Because the pictures are not wanted, reproduce the rest of the records below exactly as they stand.

★ ★ ★ ★

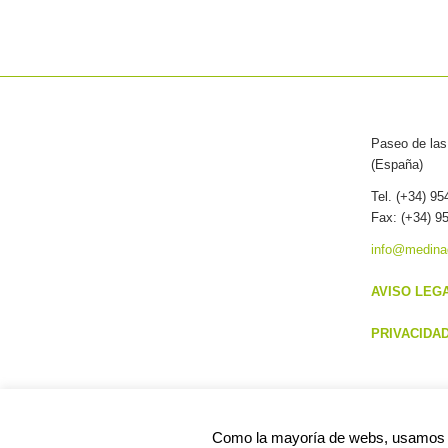
Paseo de las 
(España)
Tel. (+34) 9
Fax: (+34) 9
info@medina
AVISO LEG
PRIVACIDA
Como la mayoría de webs, usamos 
© Copyright -
Viveros california
-
Enfold WordP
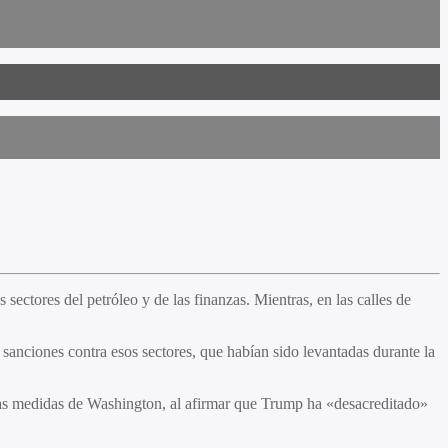
sectores del petróleo y de las finanzas. Mientras, en las calles de
sanciones contra esos sectores, que habían sido levantadas durante la
 las medidas de Washington, al afirmar que Trump ha «desacreditado»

★ ★ ★ ★

**Reply**:
Paseo de las 
(España)
Tel. (+34) 9
Fax: (+34) 9
info@medina
AVISO LEG
PRIVACIDA
Como la mayoría de webs, usamos 
© Copyright -
Viveros california
-
Enfold WordP
sectores del petróleo y de las finanzas. Mientras, en las calles de
sanciones contra esos sectores, que habían sido levantadas durante la
 las medidas de Washington, al afirmar que Trump ha «desacreditado»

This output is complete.